全港每年就医的逾千万人次中,超过9成由香港公立医院及其专科诊所收治;单是公立医院的急诊室,平均每日就有6000多人就诊。
庞大的诊治数量和比例,无疑让公立医院成了医患摩擦的主战场。而负责管理全港公立医院的医院管理局早在多年前已订立严格的“两层投诉处理机制”,确保投诉有门、处事公正。
分布在全港各家公立医院及专科诊所的病人联络主任是医管局的第一层投诉处理机制,加上负责跟进及文书工作的人员,总数不到200人。
根据医管局的年报数据,2015至2016年度公众对公立医院及其专科诊所的正式投诉为3044宗,经病人联络主任及医护人员解释后表示满意、而不计入投诉的意见反映为12067宗。
医管局总行政经理黄婉芳负责处理医患关系已有十余年经验,她在接受本报记者采访时解释,有时面对投诉,最关键在于聆听。
曾有一位长期卧床的老年病患,在女儿喂饭时不小心噎食,最终抢救无效去世。
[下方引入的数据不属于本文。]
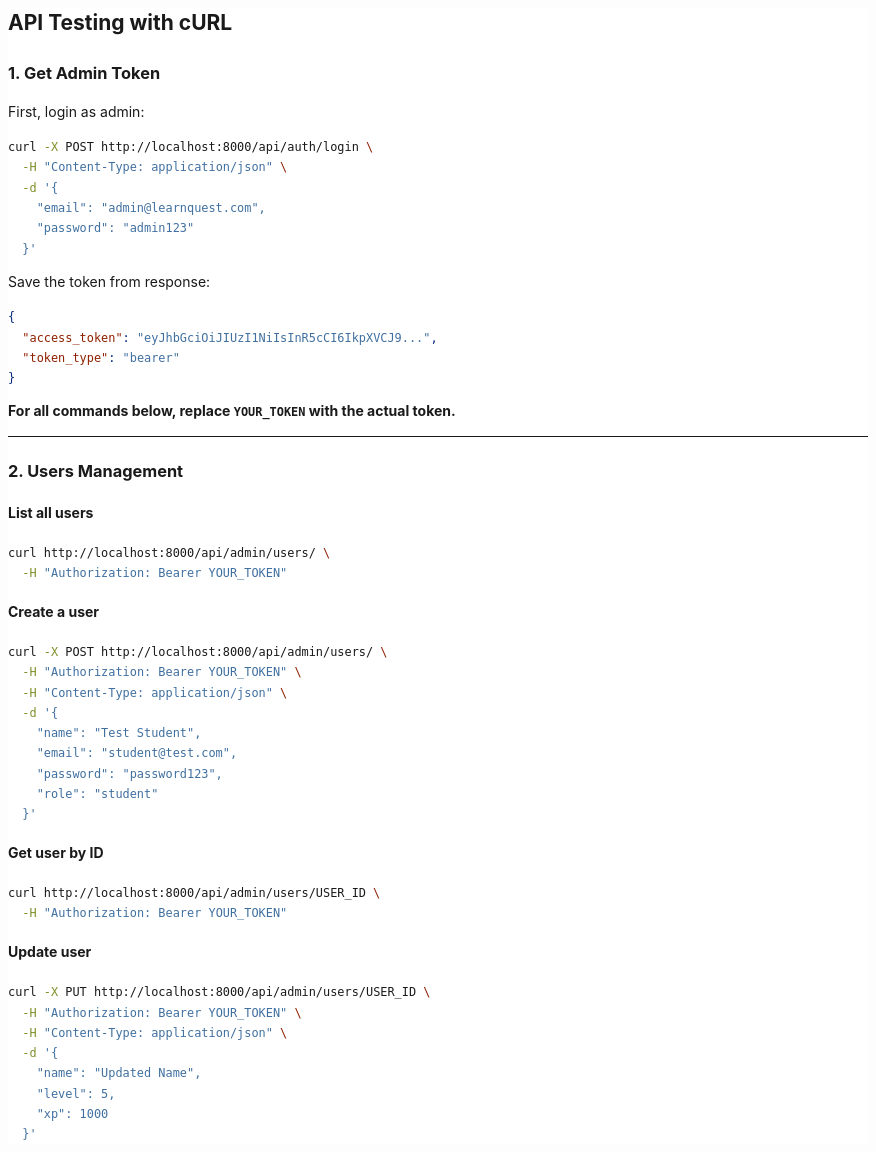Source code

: 
## API Testing with cURL

### 1. Get Admin Token
First, login as admin:
```bash
curl -X POST http://localhost:8000/api/auth/login \
  -H "Content-Type: application/json" \
  -d '{
    "email": "admin@learnquest.com",
    "password": "admin123"
  }'
```

Save the token from response:
```json
{
  "access_token": "eyJhbGciOiJIUzI1NiIsInR5cCI6IkpXVCJ9...",
  "token_type": "bearer"
}
```

**For all commands below, replace `YOUR_TOKEN` with the actual token.**

---

### 2. Users Management

#### List all users
```bash
curl http://localhost:8000/api/admin/users/ \
  -H "Authorization: Bearer YOUR_TOKEN"
```

#### Create a user
```bash
curl -X POST http://localhost:8000/api/admin/users/ \
  -H "Authorization: Bearer YOUR_TOKEN" \
  -H "Content-Type: application/json" \
  -d '{
    "name": "Test Student",
    "email": "student@test.com",
    "password": "password123",
    "role": "student"
  }'
```

#### Get user by ID
```bash
curl http://localhost:8000/api/admin/users/USER_ID \
  -H "Authorization: Bearer YOUR_TOKEN"
```

#### Update user
```bash
curl -X PUT http://localhost:8000/api/admin/users/USER_ID \
  -H "Authorization: Bearer YOUR_TOKEN" \
  -H "Content-Type: application/json" \
  -d '{
    "name": "Updated Name",
    "level": 5,
    "xp": 1000
  }'
```
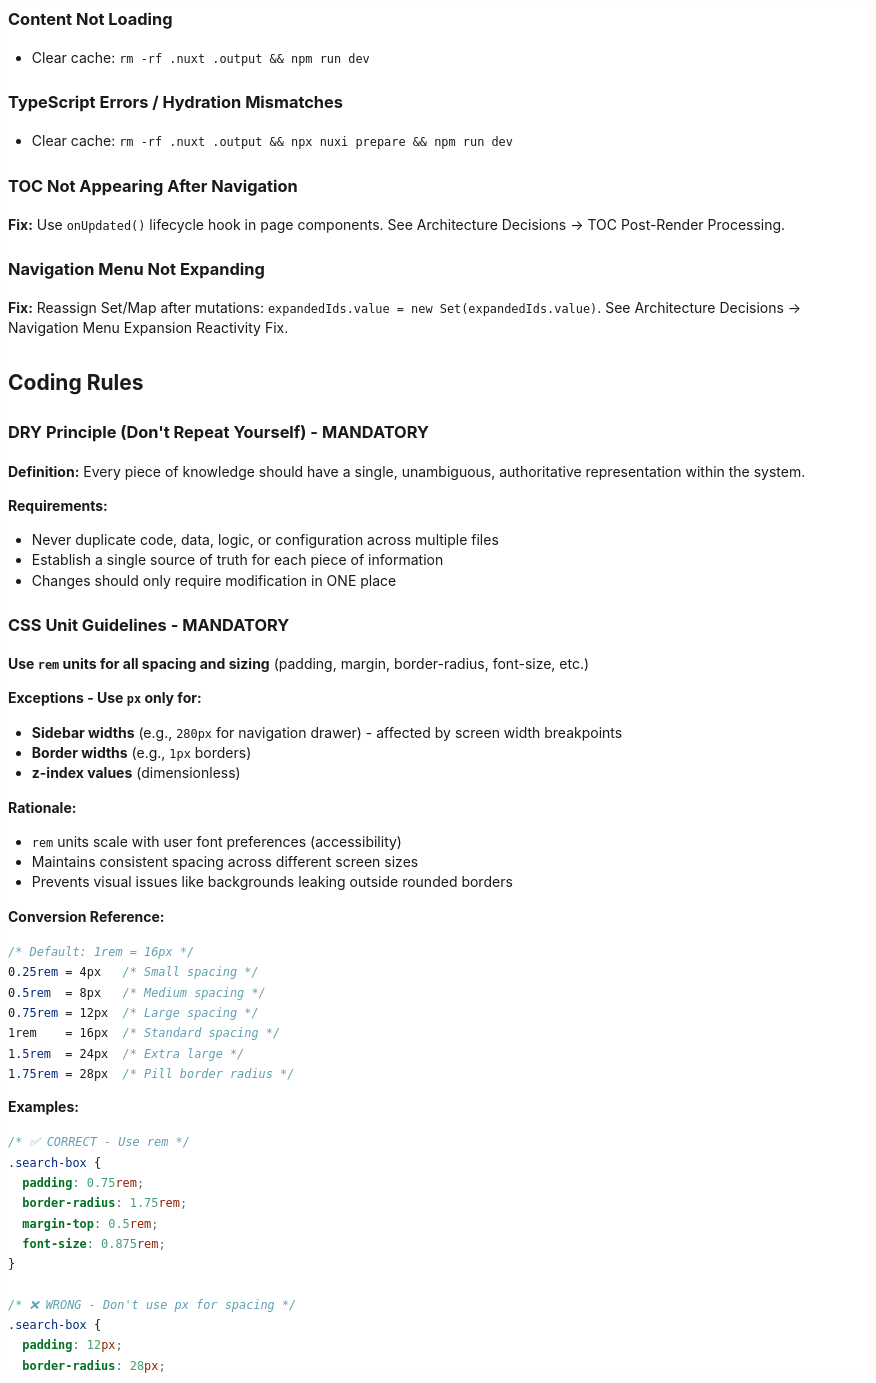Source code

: ### Content Not Loading
- Clear cache: `rm -rf .nuxt .output && npm run dev`

### TypeScript Errors / Hydration Mismatches
- Clear cache: `rm -rf .nuxt .output && npx nuxi prepare && npm run dev`

### TOC Not Appearing After Navigation
**Fix:** Use `onUpdated()` lifecycle hook in page components. See Architecture Decisions → TOC Post-Render Processing.

### Navigation Menu Not Expanding
**Fix:** Reassign Set/Map after mutations: `expandedIds.value = new Set(expandedIds.value)`. See Architecture Decisions → Navigation Menu Expansion Reactivity Fix.

## Coding Rules

### DRY Principle (Don't Repeat Yourself) - MANDATORY

**Definition:** Every piece of knowledge should have a single, unambiguous, authoritative representation within the system.

**Requirements:**
- Never duplicate code, data, logic, or configuration across multiple files
- Establish a single source of truth for each piece of information
- Changes should only require modification in ONE place

### CSS Unit Guidelines - MANDATORY

**Use `rem` units for all spacing and sizing** (padding, margin, border-radius, font-size, etc.)

**Exceptions - Use `px` only for:**
- **Sidebar widths** (e.g., `280px` for navigation drawer) - affected by screen width breakpoints
- **Border widths** (e.g., `1px` borders)
- **z-index values** (dimensionless)

**Rationale:**
- `rem` units scale with user font preferences (accessibility)
- Maintains consistent spacing across different screen sizes
- Prevents visual issues like backgrounds leaking outside rounded borders

**Conversion Reference:**
```css
/* Default: 1rem = 16px */
0.25rem = 4px   /* Small spacing */
0.5rem  = 8px   /* Medium spacing */
0.75rem = 12px  /* Large spacing */
1rem    = 16px  /* Standard spacing */
1.5rem  = 24px  /* Extra large */
1.75rem = 28px  /* Pill border radius */
```

**Examples:**
```css
/* ✅ CORRECT - Use rem */
.search-box {
  padding: 0.75rem;
  border-radius: 1.75rem;
  margin-top: 0.5rem;
  font-size: 0.875rem;
}

/* ❌ WRONG - Don't use px for spacing */
.search-box {
  padding: 12px;
  border-radius: 28px;
```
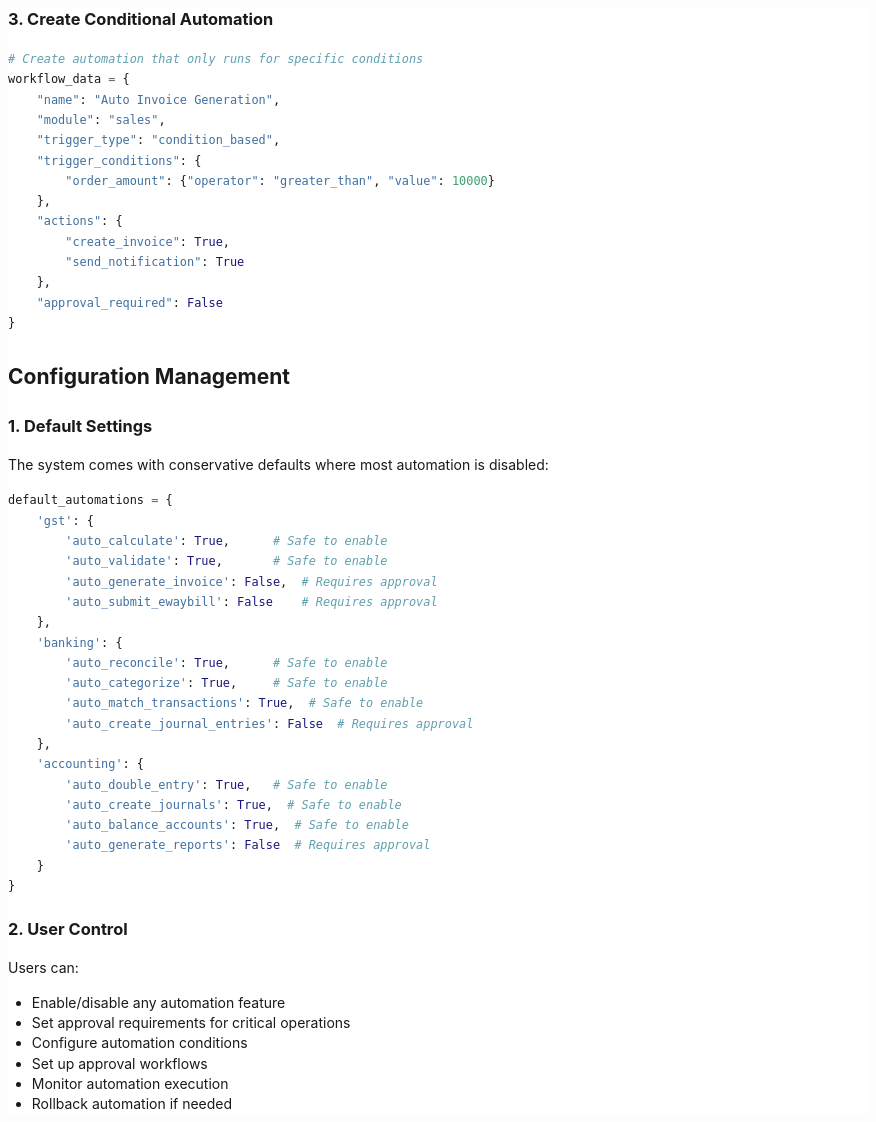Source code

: ### 3. Create Conditional Automation
```python
# Create automation that only runs for specific conditions
workflow_data = {
    "name": "Auto Invoice Generation",
    "module": "sales",
    "trigger_type": "condition_based",
    "trigger_conditions": {
        "order_amount": {"operator": "greater_than", "value": 10000}
    },
    "actions": {
        "create_invoice": True,
        "send_notification": True
    },
    "approval_required": False
}
```

## Configuration Management

### 1. Default Settings
The system comes with conservative defaults where most automation is disabled:

```python
default_automations = {
    'gst': {
        'auto_calculate': True,      # Safe to enable
        'auto_validate': True,       # Safe to enable
        'auto_generate_invoice': False,  # Requires approval
        'auto_submit_ewaybill': False    # Requires approval
    },
    'banking': {
        'auto_reconcile': True,      # Safe to enable
        'auto_categorize': True,     # Safe to enable
        'auto_match_transactions': True,  # Safe to enable
        'auto_create_journal_entries': False  # Requires approval
    },
    'accounting': {
        'auto_double_entry': True,   # Safe to enable
        'auto_create_journals': True,  # Safe to enable
        'auto_balance_accounts': True,  # Safe to enable
        'auto_generate_reports': False  # Requires approval
    }
}
```

### 2. User Control
Users can:
- Enable/disable any automation feature
- Set approval requirements for critical operations
- Configure automation conditions
- Set up approval workflows
- Monitor automation execution
- Rollback automation if needed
女儿内疚加自责之下,愤然投诉医护人员救援不力。面对此类情况,黄婉芳选择耐心聆听,为情绪不稳定的投诉人提供安慰和鼓励后再“以理服人”,最终这位女儿撤回投诉。
她说,许多投诉人在宣泄内心的恐惧或焦虑时,常会“说个不停”,在这个敏感时刻,病人联络主任必须首先做到仔细聆听,其次才是为投诉人提供必要的解释。切忌“伤口撒盐”,在投诉人刚抛出问题时就直指对方过失,往往会激化矛盾。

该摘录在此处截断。